==== Record excerpts
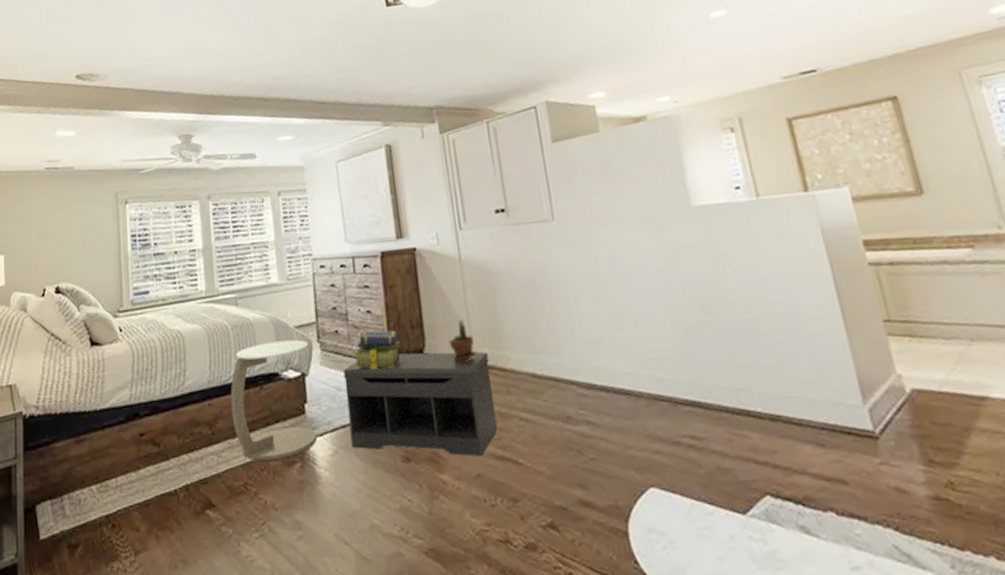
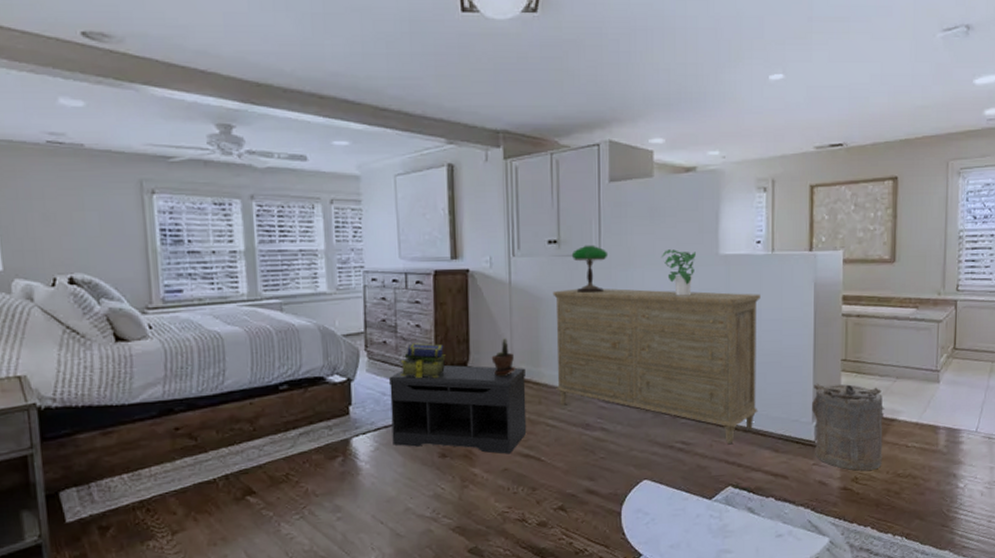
side table: present [230,339,317,461] -> none [273,347,359,455]
dresser: none [507,247,785,437] -> present [552,288,761,444]
table lamp: none [522,209,564,264] -> present [571,244,609,294]
potted plant: none [623,205,667,258] -> present [661,249,696,296]
laundry hamper: none [853,351,985,472] -> present [812,383,885,471]

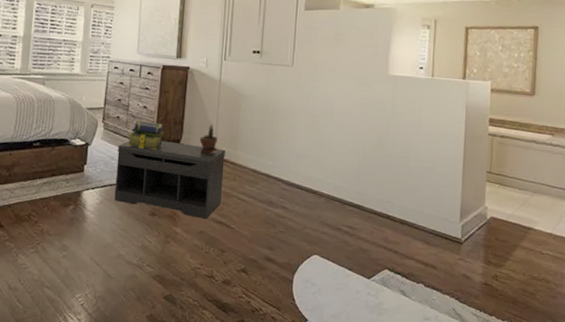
dresser: present [552,288,761,444] -> none [248,90,421,232]
table lamp: present [571,244,609,294] -> none [270,57,300,96]
potted plant: present [661,249,696,296] -> none [341,67,370,106]
laundry hamper: present [812,383,885,471] -> none [460,189,523,271]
========
■ Task requirements:
Copy all the lines from the data above that hold the word "laundry".

■ Problem solution:
laundry hamper: none [853,351,985,472] -> present [812,383,885,471]
laundry hamper: present [812,383,885,471] -> none [460,189,523,271]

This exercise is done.